Pois os murmúrios do meu coração alimentavam meu tédio.
Enchi-me de coragem até transbordar de esperanças juvenis.
Contemplei minha própria face, que ao espelho já não me era aprazível,
Mas que no decorrer de dias foi se tornando toda em face de anjo verídico.
Que só não voa pra não espantar a razão.
Teci canções numa teia de lágrimas,
E as cantei nos invernos mais rigorosos da vida.
Minha voz não podia calar-se,
Pois o mundo que inventei esperava algo melhor.
Espremi do coração gotas de sangue,
Que banhavam minhas palavras sangrentas.
O que para mim foi uma dor prazerosa.
Roselane Calhelha
Olá,
ResponderExcluirSou editor do site www.poemese.com e encontrei seu recanto poético através do twitter. É sempre bom conhecer espaços de culto a poesia.

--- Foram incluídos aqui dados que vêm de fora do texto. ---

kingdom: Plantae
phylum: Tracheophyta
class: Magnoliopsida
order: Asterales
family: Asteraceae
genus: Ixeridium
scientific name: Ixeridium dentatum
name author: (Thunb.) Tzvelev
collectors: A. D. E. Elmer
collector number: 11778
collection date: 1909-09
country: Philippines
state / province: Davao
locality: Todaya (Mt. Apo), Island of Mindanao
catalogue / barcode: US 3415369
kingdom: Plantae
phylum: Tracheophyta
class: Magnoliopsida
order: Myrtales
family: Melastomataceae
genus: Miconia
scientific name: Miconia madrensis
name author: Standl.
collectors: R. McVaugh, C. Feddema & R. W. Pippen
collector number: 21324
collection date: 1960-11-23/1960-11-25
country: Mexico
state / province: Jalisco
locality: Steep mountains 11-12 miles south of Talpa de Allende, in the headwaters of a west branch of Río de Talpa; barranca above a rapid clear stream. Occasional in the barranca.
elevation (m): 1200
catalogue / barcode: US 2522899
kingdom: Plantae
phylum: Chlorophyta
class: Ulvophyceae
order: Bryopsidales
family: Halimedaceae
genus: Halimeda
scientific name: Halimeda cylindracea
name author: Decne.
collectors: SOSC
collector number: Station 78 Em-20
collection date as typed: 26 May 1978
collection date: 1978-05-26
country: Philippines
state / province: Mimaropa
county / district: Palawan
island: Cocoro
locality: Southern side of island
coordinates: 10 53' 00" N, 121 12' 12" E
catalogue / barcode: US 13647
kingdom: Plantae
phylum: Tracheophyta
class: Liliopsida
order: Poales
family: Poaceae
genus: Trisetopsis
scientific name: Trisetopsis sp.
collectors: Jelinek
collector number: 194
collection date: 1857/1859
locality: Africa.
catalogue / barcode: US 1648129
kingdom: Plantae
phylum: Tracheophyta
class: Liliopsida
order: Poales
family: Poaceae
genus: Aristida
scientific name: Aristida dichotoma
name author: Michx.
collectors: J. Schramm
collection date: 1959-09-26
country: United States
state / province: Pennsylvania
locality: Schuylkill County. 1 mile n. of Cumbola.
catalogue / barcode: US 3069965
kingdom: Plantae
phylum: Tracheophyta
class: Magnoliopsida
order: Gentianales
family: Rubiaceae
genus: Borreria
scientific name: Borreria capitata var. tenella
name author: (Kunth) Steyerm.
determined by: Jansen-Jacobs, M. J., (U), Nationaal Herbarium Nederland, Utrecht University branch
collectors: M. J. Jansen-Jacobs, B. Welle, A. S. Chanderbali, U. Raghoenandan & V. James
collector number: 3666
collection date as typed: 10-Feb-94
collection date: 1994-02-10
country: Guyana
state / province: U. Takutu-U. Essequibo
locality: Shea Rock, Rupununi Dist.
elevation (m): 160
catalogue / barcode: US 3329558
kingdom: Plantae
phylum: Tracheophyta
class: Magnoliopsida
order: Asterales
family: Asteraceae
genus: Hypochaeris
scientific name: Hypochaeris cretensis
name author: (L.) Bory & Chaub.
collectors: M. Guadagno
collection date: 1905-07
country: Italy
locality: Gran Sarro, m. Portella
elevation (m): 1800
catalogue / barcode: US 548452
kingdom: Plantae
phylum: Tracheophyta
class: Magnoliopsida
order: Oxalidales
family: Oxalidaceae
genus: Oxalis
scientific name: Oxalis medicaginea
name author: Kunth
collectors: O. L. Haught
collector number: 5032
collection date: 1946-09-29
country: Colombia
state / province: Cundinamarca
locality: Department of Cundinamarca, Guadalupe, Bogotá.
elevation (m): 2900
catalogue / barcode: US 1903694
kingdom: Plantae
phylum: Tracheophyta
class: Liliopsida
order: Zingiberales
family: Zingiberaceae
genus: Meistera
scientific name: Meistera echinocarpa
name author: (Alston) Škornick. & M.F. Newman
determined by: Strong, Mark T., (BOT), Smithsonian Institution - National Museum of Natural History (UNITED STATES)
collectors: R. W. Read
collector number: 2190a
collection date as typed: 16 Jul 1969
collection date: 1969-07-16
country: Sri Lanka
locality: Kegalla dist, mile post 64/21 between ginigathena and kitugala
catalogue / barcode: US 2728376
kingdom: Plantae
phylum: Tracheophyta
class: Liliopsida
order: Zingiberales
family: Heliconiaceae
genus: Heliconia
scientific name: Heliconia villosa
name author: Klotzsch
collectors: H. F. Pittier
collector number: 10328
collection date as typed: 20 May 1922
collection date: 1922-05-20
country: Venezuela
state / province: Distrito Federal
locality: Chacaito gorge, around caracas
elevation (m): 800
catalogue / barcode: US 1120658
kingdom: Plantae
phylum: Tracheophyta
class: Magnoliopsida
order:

Gostaria de contar com você na busca por pautas e eventos poéticos em sua cidade para postarmos no nosso site. Se possível nos envie por e-mail (contato@poemese.com) suas sugestões ou por twitter (@poemese).
Paz e Utopia
Gledson Vinícius
Muito boa sua poesia nostálgica.
ResponderExcluirContinue assim romântica e cheia de esperança.